Lauzier, un métier de force

On en saura plus sur ce métier dans Le Mag (Sud Ouest) du 9 octobre

Thierry Chapoulie est l’un des rares lauziers en activité en Dordogne. Un métier physique qui ne s’acquiert que par une longue pratique.

Dans quelques jours Thierry Chapoulie va démarrer son nouveau chantier : la restauration du château médiéval de Castelnaud (24) à quelque 85 mètres du sol. Un chantier comme les autres pour l’artisan lauzier, qui passe la plupart de son temps perché sur les toits des monuments historiques, à poser des pierres de calcaire qui pèsent près de 5 kilos chacune. Et le seul moyen de les emboîter correctement les unes dans les autres est de les retailler sur place, selon une technique ancestrale qu’il est l’un des rares à maîtriser encore. Car il n’existe pas d’école pour enseigner ce savoir-faire. Lui-même a appris le métier auprès de son père, qui l’avait appris du sien, maçon lauzier fils d’un scieur de charpente. L’enfant du pays ne s’inquiète plus pour la relève : cela fait un an que son fils Florian, la vingtaine souriante, l’a rejoint dans le but de prendre, plus tard, sa suite.

Bon pied bon œil
©patricia-mariniUn apprentissage d’autant plus long et difficile que « l’essentiel du travail se fait à l’œil et à l’oreille ». C’est en effet à l’œil que le lauzier jauge les pierres pour les ajuster selon leurs formes entre des lattes de châtaignier destinées à les empêcher de glisser, et ce, sans clous ni mortier pour les fixer. Un calage qui demande la plus grande minutie pour prévenir tout risque de fuites. Et c’est à l’oreille qu’il les taille. « La pierre doit chanter : à chaque coup de marteau, elle ne doit pas réfléchir. Plus le bruit est clair, mieux elle supporte les coups », confie-t-il, démonstration à l’appui. Entre ses mains, les blocs ne semblent rien peser et il lui suffit d’un coup sec pour briser net les parties abimées ou gelées. « Pendant les premières années, on ne pose pas plus de deux lauzes dans une journée contre 1 mètre carré pour un artisan aguerri », poursuit-il. Ce qui explique pourquoi peu de particuliers peuvent s’offrir ce type de toitures.»

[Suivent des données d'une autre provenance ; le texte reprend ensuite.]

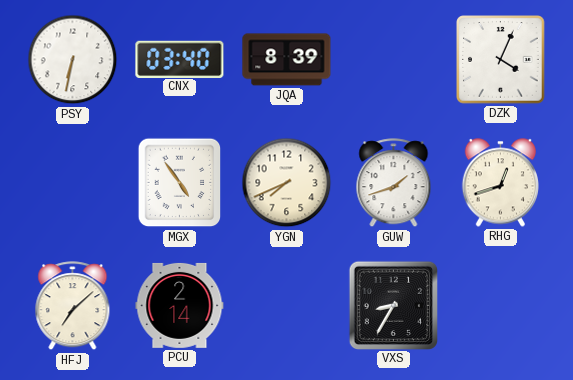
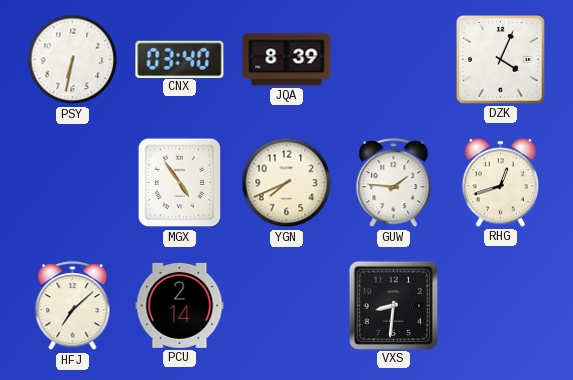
GUW: 1:42 -> 1:46
VXS: 8:35 -> 8:31
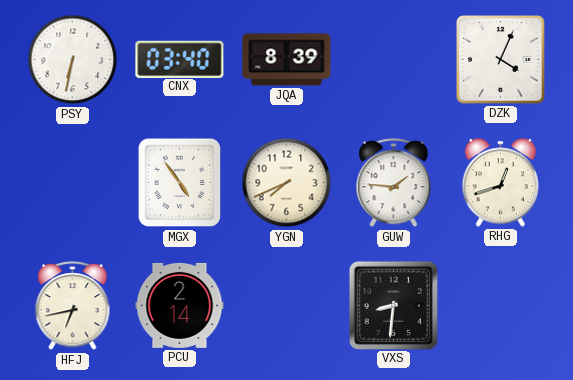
HFJ: 7:08 -> 6:43
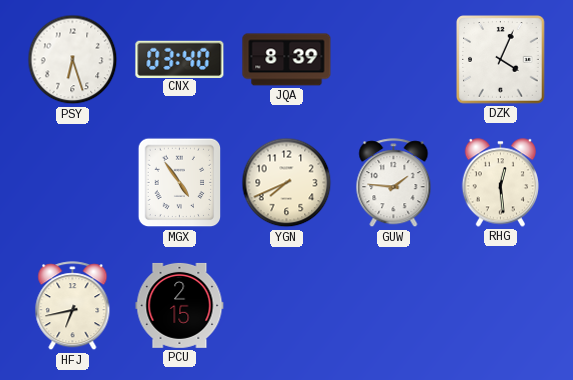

700 kilos de pierres pour un mètre carré de toit
©patricia-mariniOutre une bonne connaissance des charpentes, — les lattes sont aussi fabriquées dans son atelier —, le métier requiert de la force. Même si aujourd’hui les grues ont remplacé les hommes pour monter les pierres, il n’en demeure pas moins que « chacune est remuée 4 fois et [qu’]il faut compter 700 kilos de pierres pour réaliser un mètre carré de toit ». Il en a fallu près de 700 tonnes pour rénover la toiture du château des jardins suspendus de Marqueyssac, une résidence d’agrément construite à la fin du XVIIIe siècle sur un éperon rocheux qui surplombe la Dordogne. À son actif également les châteaux de Fénelon et de Saint-Geniès. Son activité reste toutefois circonscrite à un périmètre d’une trentaine de kilomètres : si les lauzes sont utilisées dans plusieurs régions françaises, les techniques et les pierres restent propres à chacune. L’artisan a ainsi dû décliner une offre de restauration qui émanait du Puy-du-fou en Vendée. Qu’importe, son carnet de commandes est rempli pour les cinq prochaines années.